Without meaningful action to align the supply of behavioral health workers with growing demand for their services, California is headed for a crisis.

When Supply Doesn’t Equal Demand

The fact that many providers struggle to ensure timely access to behavioral health services has persuaded experts that systemwide solutions are needed. Supply is not aligned with demand, said Janet Coffman, MPP, PhD, a health services researcher and professor at the UCSF School of Medicine’s Institute for Health Policy Studies. She published a paper this year on California’s behavioral health workforce.

By 2028, California will have only about half of the psychiatrists that it will need to serve everyone needing treatment, and it will have 28% fewer psychologists, social workers, and counselors than will be necessary to meet the projected demand, Coffman said. In some underserved communities and regions, the numbers will be even worse, she said.

According to Coffman, the shortage of clinicians causes delays in treatment — a phenomenon that can be deadly in the midst of an epidemic of opioid misuse and addiction.

“Getting timely access to treatment matters if you’re having a crisis,” she said. “If someone says, ‘I am ready for detox, I’m ready to quit,’ getting them into treatment quickly is essential. If they can’t go to detox or other treatment, their resolve may weaken, they may fall back.”

“If you emphasize mental health in your health care system, your health care system will cost less because people’s results in other areas of health care will be much, much better.” — State Senator Jim Beall

Access to behavioral health care was bolstered by the passage of the Affordable Care Act, which allowed states to expand eligibility for Medicaid and broadened the scope of covered behavioral services. California’s Medicaid program, Medi-Cal, grew by almost 4 million, reaching 13.1 million people.

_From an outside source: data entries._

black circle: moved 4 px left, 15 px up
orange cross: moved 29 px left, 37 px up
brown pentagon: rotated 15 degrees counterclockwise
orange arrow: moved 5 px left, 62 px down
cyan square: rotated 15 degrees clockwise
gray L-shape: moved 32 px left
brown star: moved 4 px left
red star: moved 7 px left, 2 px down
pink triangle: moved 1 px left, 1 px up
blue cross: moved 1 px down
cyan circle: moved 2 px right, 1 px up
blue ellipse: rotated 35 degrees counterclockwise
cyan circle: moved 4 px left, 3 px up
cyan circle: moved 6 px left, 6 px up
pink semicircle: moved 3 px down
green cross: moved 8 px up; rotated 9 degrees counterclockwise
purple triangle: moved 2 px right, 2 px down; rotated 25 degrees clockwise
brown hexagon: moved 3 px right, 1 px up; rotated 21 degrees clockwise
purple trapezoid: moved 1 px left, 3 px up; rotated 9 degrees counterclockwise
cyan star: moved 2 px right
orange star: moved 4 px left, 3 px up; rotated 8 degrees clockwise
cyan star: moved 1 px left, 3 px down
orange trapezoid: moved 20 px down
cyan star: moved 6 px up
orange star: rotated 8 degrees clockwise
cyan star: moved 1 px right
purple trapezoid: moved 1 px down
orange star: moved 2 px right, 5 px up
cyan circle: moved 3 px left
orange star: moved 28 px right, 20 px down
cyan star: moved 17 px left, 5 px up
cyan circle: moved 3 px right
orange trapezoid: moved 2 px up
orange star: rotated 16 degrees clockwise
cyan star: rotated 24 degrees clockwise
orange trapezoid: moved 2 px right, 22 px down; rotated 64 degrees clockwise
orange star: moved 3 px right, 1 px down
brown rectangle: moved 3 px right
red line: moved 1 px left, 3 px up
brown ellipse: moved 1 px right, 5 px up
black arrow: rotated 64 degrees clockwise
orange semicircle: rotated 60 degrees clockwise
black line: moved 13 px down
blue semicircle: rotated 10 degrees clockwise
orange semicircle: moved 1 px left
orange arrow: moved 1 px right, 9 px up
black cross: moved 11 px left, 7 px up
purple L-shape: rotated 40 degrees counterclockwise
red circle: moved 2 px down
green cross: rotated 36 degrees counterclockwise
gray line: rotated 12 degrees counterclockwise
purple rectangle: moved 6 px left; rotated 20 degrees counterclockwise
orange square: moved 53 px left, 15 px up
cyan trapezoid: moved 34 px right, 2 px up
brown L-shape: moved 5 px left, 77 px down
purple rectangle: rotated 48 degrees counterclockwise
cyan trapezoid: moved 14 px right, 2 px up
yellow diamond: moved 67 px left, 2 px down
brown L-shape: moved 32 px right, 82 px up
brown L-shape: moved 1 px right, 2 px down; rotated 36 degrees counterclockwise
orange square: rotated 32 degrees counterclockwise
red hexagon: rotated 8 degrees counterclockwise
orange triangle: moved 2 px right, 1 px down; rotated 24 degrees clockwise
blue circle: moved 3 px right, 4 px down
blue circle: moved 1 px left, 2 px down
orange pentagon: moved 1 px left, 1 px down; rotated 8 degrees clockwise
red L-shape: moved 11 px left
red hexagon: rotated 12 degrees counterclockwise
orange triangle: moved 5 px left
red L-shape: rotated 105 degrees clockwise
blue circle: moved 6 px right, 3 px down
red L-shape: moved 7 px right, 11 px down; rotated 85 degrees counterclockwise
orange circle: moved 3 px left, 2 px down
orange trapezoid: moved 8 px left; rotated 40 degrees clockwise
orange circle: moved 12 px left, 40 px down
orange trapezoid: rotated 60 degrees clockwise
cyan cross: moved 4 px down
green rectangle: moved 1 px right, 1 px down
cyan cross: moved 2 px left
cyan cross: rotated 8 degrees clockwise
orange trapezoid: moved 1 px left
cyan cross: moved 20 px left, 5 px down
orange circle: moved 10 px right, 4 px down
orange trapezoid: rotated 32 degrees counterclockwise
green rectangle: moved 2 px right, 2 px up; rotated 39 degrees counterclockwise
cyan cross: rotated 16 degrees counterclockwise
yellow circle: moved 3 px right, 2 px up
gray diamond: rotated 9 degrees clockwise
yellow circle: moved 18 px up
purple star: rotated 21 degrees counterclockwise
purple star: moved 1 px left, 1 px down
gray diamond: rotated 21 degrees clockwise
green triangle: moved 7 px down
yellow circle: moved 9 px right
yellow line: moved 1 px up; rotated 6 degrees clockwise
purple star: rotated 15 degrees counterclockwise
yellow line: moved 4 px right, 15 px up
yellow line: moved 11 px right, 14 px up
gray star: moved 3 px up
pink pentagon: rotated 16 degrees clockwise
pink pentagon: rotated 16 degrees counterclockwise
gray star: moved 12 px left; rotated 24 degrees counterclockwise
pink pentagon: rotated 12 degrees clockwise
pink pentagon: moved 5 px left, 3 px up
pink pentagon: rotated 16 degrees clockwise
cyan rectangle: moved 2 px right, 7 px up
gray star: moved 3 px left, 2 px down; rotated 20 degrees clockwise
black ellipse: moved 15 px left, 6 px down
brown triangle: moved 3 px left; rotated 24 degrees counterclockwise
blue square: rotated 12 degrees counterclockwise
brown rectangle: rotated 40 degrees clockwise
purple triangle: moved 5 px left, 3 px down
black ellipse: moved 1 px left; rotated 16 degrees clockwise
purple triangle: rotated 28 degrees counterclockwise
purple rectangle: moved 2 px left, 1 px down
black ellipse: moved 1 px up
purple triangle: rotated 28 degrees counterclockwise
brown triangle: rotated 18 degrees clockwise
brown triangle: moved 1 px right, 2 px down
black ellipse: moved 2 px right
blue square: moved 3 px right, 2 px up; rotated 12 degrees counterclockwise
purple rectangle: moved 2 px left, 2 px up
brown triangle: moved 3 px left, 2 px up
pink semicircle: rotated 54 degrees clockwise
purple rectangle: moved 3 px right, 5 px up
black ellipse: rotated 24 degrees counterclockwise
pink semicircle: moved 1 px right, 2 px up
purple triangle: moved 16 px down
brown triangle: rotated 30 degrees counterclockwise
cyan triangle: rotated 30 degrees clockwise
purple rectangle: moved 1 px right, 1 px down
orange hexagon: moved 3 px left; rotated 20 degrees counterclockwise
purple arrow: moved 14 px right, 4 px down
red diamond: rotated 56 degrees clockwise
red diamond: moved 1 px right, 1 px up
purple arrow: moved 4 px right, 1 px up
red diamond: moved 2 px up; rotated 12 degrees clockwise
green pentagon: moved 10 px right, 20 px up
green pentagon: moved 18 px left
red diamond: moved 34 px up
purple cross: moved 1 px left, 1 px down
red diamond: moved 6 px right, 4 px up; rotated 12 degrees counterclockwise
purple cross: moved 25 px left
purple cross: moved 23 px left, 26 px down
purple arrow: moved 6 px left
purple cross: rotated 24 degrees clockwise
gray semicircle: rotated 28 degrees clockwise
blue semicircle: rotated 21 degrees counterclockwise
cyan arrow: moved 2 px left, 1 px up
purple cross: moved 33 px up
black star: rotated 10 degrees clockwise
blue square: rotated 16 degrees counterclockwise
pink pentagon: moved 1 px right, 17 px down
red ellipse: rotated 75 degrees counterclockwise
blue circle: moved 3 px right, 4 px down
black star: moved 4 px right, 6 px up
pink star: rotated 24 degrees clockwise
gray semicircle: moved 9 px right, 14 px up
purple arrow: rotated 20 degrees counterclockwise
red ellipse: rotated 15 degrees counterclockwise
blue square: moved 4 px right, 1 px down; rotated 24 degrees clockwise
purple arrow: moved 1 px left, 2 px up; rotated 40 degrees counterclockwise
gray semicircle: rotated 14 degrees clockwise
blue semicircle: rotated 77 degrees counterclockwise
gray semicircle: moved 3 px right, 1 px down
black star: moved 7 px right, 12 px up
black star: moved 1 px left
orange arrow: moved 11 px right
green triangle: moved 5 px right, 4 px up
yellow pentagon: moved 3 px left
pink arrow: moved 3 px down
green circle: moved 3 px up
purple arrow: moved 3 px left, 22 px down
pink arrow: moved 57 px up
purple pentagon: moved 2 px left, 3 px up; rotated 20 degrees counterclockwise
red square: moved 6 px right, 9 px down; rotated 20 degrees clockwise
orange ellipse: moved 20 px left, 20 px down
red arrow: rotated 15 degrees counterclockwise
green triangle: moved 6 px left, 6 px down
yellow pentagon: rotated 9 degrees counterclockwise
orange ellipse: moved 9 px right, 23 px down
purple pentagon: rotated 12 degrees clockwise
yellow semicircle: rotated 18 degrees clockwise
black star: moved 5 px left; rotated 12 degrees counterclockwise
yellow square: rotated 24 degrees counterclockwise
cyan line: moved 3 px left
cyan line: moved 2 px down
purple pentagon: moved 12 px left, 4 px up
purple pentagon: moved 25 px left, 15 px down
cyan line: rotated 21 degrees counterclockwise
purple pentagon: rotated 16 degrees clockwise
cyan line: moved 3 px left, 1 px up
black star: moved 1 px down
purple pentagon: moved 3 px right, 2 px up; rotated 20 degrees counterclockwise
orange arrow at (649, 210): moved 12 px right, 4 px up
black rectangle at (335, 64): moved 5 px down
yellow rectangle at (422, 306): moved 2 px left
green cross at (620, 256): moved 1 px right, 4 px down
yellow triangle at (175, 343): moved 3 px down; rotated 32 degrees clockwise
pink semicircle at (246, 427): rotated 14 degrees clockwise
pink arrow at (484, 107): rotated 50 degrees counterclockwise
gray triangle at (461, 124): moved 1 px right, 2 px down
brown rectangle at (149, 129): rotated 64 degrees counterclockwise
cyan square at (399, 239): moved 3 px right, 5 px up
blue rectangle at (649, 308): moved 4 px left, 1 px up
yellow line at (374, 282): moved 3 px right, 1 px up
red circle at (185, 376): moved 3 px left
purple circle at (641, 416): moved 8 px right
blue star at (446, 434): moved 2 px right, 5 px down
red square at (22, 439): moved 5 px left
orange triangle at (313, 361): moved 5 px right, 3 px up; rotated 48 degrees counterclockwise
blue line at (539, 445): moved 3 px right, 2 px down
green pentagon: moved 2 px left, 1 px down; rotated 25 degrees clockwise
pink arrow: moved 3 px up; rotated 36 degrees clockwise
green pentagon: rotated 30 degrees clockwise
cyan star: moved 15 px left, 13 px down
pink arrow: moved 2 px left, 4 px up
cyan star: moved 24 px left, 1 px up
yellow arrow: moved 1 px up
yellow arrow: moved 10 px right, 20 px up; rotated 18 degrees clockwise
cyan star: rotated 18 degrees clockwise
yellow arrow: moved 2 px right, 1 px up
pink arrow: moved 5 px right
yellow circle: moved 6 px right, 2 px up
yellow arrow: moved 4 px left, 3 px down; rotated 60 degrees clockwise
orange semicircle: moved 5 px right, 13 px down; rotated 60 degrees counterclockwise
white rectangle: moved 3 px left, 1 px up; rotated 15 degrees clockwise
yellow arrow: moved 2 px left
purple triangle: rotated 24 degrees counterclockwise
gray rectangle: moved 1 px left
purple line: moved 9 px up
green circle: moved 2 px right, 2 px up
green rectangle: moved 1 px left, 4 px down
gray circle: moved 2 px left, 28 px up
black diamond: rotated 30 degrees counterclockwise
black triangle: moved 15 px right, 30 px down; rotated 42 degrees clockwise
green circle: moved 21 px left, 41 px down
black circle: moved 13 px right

But progress in expanding access has been limited by the unwillingness of many mental health providers to accept Medi-Cal patients, Coffman said. In 2015, Coffman and her colleagues found that only 46% of California psychiatrists accepted Medi-Cal.

The Cost Factor

In fact, Coffman found that almost one-quarter of psychiatrists, along with a large but unknown number of other behavioral health providers, don’t accept any form of health insurance. Even patients with commercial insurance frequently pay a large share of the cost of behavioral health services.

“If you have to pay the whole thing out of pocket, you have to ask: ‘Can I trim my budget in other areas enough to do this?’ For a lot, they say ‘No, I can’t.’”

In California, different players will be working in 2019 to expand the behavioral health workforce and put help within reach of more people.

“We must broaden access in California and have more mental health workers,” said California State Senator Jim Beall (D-San Jose), chairman of the Senate Mental Health Caucus and the Select Committee on Mental Health. He already has three bipartisan bills for 2019 that aim to improve access to behavioral health care and increase accountability:

  • SB 10 would establish a state certification process for peer providers who work with people coping with mental illness or recovering from addiction.
  • SB 11 would require health care service plans and health insurers to submit annual public reports to ensure compliance with mental health parity laws.
  • SB 12 would declare the state’s intention to amend the Mental Health Services Act (Proposition 63) to authorize state and local governments to establish 100 drop-in centers to enable young people at risk of suicide to make a successful transition to adulthood.

“If you emphasize mental health in your health care system, your health care system will cost less because people’s results in other areas of health care will be much, much better,” Beall said.

In January, the California Future Health Workforce Commission will release a final report with recommendations for action. Last year, it began investigating strategies to address workforce challenges, and behavioral health is one of the group’s main areas of concern.

The 24-member commission is cochaired by University of California President Janet Napolitano and Dignity Health President and CEO Lloyd Dean. It is composed of top leaders in California health care, higher education, and business. The commission is supported by The California Endowment, the Blue Shield of California Foundation, The California Wellness Foundation, the California Health Care Foundation, and the Gordon and Betty Moore Foundation.